I sit back down on my bed and curl up in the blankets grabbing my phone after im situated. I whioe my eyes and nose taking another deep breathe. Its been a long time since I've cried,it all just sort of burst out. I could hear what sounded pot's and pans clinging together. I want to go down and see what he's doing, but with the state im in i better not. I sigh get out of bed. If I can make it to the bathroom before he spots me ill be fine. I tip toe down the stairs holding the bottom of my sweatshirt. I make it to the bottoms of the steps without being heard. I peak into the kitchen to see bright red feathers moving all around the kitchen. I shake my head not wanting to deal with it right now. I walk towards the bathroom keeping my eyes on dabi and the this weird bird man. The guy with the wings starts to turn around so I book it to the bathroom and slam the door maybe a little to hard. I locked the door and sighed feeling the panic rise within me again.
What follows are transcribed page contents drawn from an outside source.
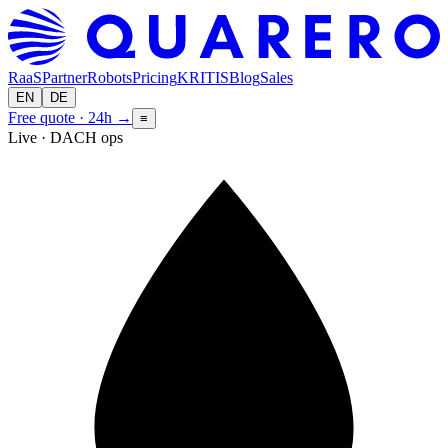
RaaS
Partner
Robots
Pricing
KRITIS
Blog
Sales
EN
DE
Free quote · 24h
→
≡
Live · DACH ops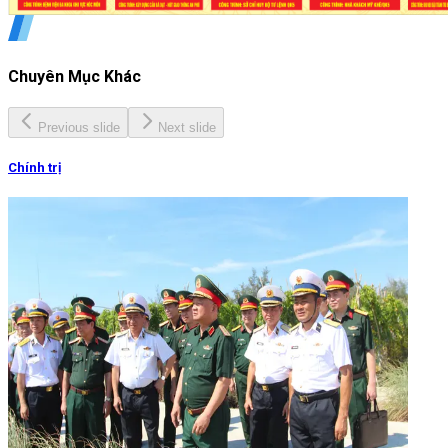
Chuyên Mục Khác
Previous slide
Next slide
Chính trị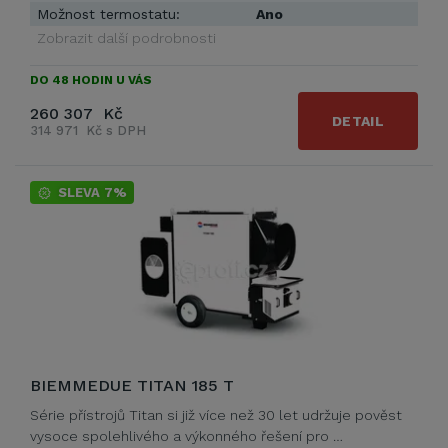
Možnost termostatu:
Ano
Zobrazit další podrobnosti
DO 48 HODIN U VÁS
260 307 Kč
DETAIL
314 971 Kč s DPH
SLEVA 7%
BIEMMEDUE TITAN 185 T
Série přístrojů Titan si již více než 30 let udržuje pověst
vysoce spolehlivého a výkonného řešení pro …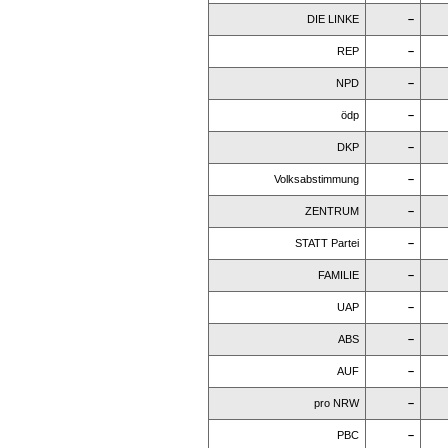
DIE LINKE
–
REP
–
NPD
–
ödp
–
DKP
–
Volksabstimmung
–
ZENTRUM
–
STATT Partei
–
FAMILIE
–
UAP
–
ABS
–
AUF
–
pro NRW
–
PBC
–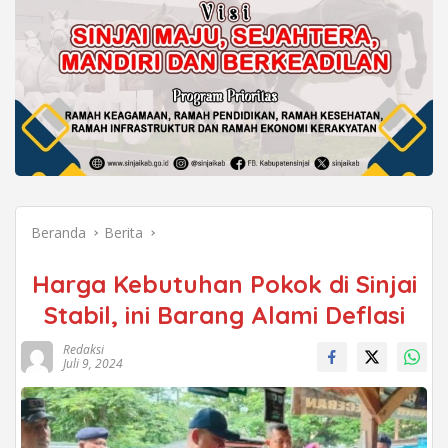
Beranda
Berita
Harga Kebutuhan Pokok di Sinjai
Stabil, ini Barang Alami Deflasi
Redaksi
Juli 9, 2024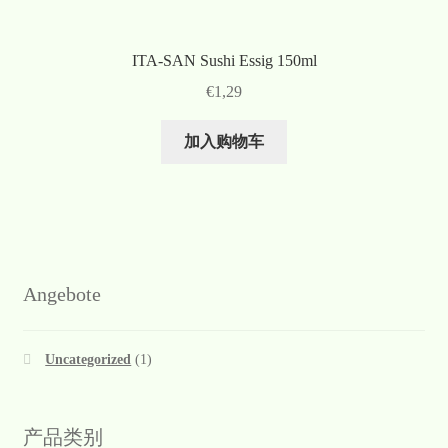
ITA-SAN Sushi Essig 150ml
€
1,29
加入购物车
Angebote
Uncategorized
(1)
产品类别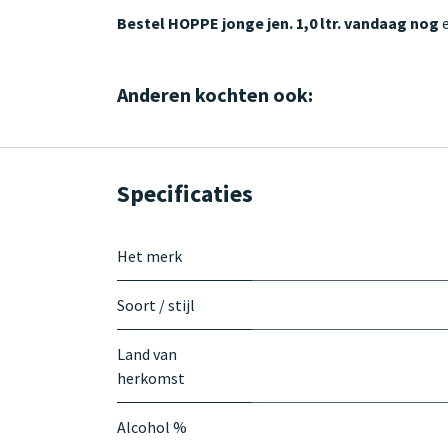
Bestel HOPPE jonge jen. 1,0 ltr. vandaag nog
e
Anderen kochten ook:
Specificaties
Het merk
Soort / stijl
Land van
herkomst
Alcohol %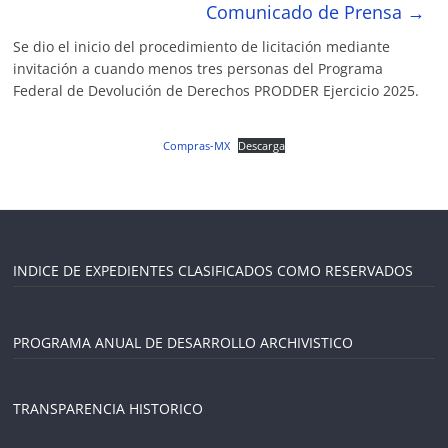
Comunicado de Prensa
→
Se dio el inicio del procedimiento de licitación mediante
invitación a cuando menos tres personas del Programa
Federal de Devolución de Derechos PRODDER Ejercicio 2025.
Compras-MX
Descarga
INDICE DE EXPEDIENTES CLASIFICADOS COMO RESERVADOS
PROGRAMA ANUAL DE DESARROLLO ARCHIVISTICO
TRANSPARENCIA HISTORICO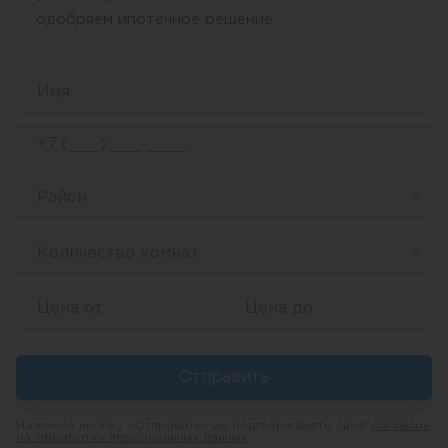
одобряем ипотечное решение
Район
Количество комнат
Отправить
Нажимая кнопку «Отправить» вы подтверждаете свое
согласие
на обработку персональных данных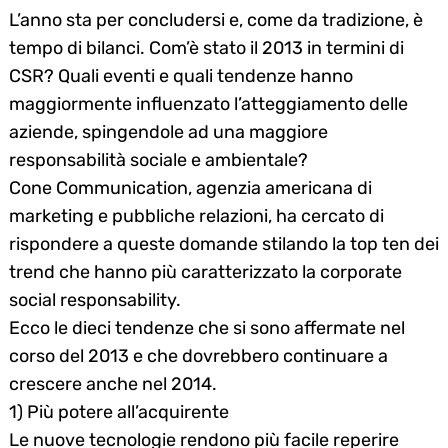
L’anno sta per concludersi e, come da tradizione, è
tempo di bilanci. Com’è stato il 2013 in termini di
CSR? Quali eventi e quali tendenze hanno
maggiormente influenzato l’atteggiamento delle
aziende, spingendole ad una maggiore
responsabilità sociale e ambientale?
Cone Communication, agenzia americana di
marketing e pubbliche relazioni, ha cercato di
rispondere a queste domande stilando la top ten dei
trend che hanno più caratterizzato la corporate
social responsability.
Ecco le dieci tendenze che si sono affermate nel
corso del 2013 e che dovrebbero continuare a
crescere anche nel 2014.
1) Più potere all’acquirente
Le nuove tecnologie rendono più facile reperire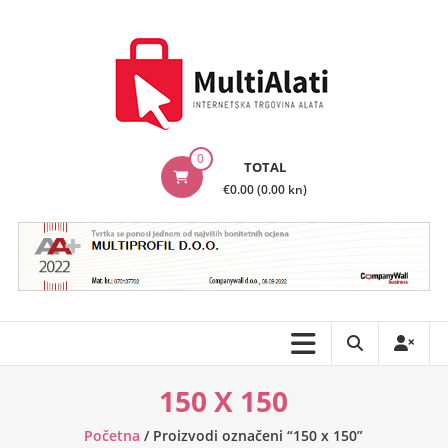
Skip
to
content
MultiAlati
0
TOTAL
–
€0.00 (0.00 kn)
Internetska
trgovina
alata
150 X 150
Početna
/ Proizvodi označeni “150 x 150”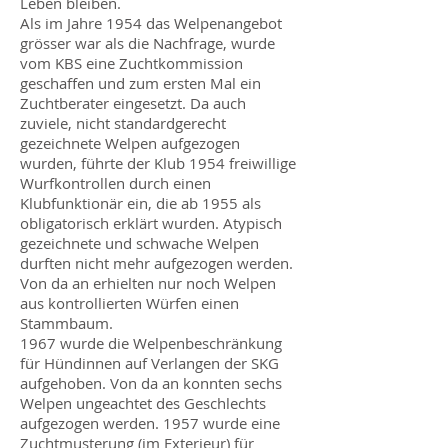
Leben bleiben.
Als im Jahre 1954 das Welpenangebot
grösser war als die Nachfrage, wurde
vom KBS eine Zuchtkommission
geschaffen und zum ersten Mal ein
Zuchtberater eingesetzt. Da auch
zuviele, nicht standardgerecht
gezeichnete Welpen aufgezogen
wurden, führte der Klub 1954 freiwillige
Wurfkontrollen durch einen
Klubfunktionär ein, die ab 1955 als
obligatorisch erklärt wurden. Atypisch
gezeichnete und schwache Welpen
durften nicht mehr aufgezogen werden.
Von da an erhielten nur noch Welpen
aus kontrollierten Würfen einen
Stammbaum.
1967 wurde die Welpenbeschränkung
für Hündinnen auf Verlangen der SKG
aufgehoben. Von da an konnten sechs
Welpen ungeachtet des Geschlechts
aufgezogen werden. 1957 wurde eine
Zuchtmusterung (im Exterieur) für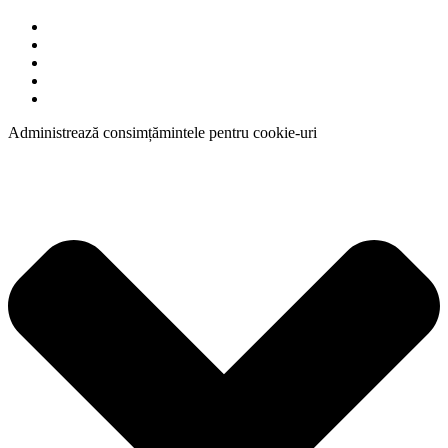
Administrează consimțămintele pentru cookie-uri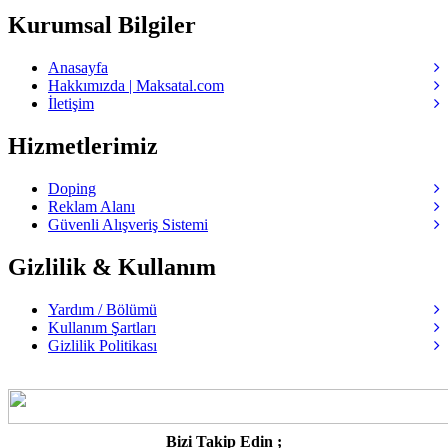
Kurumsal Bilgiler
Anasayfa
Hakkımızda | Maksatal.com
İletişim
Hizmetlerimiz
Doping
Reklam Alanı
Güvenli Alışveriş Sistemi
Gizlilik & Kullanım
Yardım / Bölümü
Kullanım Şartları
Gizlilik Politikası
Bizi Takip Edin ;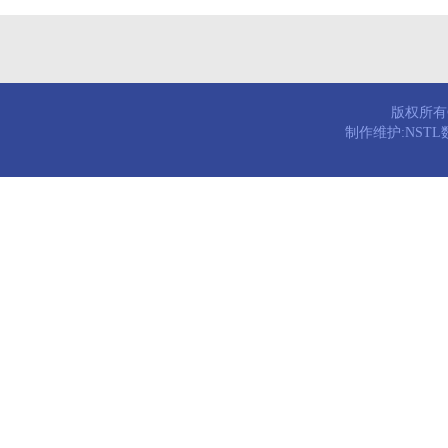
版权所有© 
制作维护:NST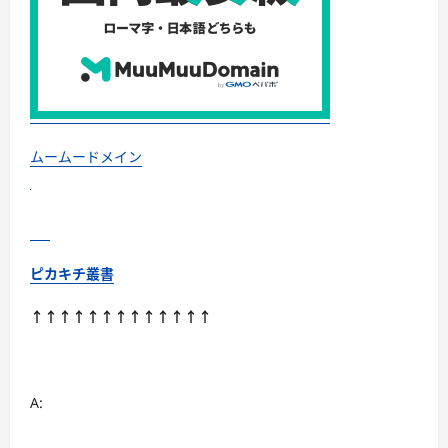
整
え、
自
然
治
癒
力
を
高
め
る
ムームードメイン
に
つ
い
て
さ
ら
に
読
ピカキチ叢書
む
↑↑↑↑↑↑↑↑↑↑↑↑↑
A:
Why do I get like this over things so little.

I sit down on the floor with my head agiant the door. I could hear laughing emerge from the kitchen while I'm in the bathroom alone, and crying. I littely almost just had a panic attack over them seeing me upset. How pathetic can I get? I softly groan as I stand up and look at myself in the mirror. As soon as I saw my reflection the tears started in again. I swear I've gained weight. I dont even know how. I barly eat anything as it is. How am I gaining more? I take a wash cloth and wet it with cold water. I hiccuped as I softly cried. I calmed down not long after. I just wasn't going to be looking in the mirror anytime soon. I wash my face with the cold wet rag. I ring the rag out and set it up to dry off so I can use it later. I tap my face dry with the towel and sigh softly. As soon as I open my eyes back up I frown. I look in the mirror to see my eyes red and puffy. My visible double chin diddnt help either. No matter what I did it was there. It wasn't terribly bad,but its there. I whipe my eyes and turn away from the mirror. This is enough of hating my body for one day.


I carefully open up the bathroom door trying not to make any noise. I peak out the door and they are both still in the kitchen. I smile softly and open the door all the way. I slowly and carefully walk out of the bathroom and go straight to the stairs.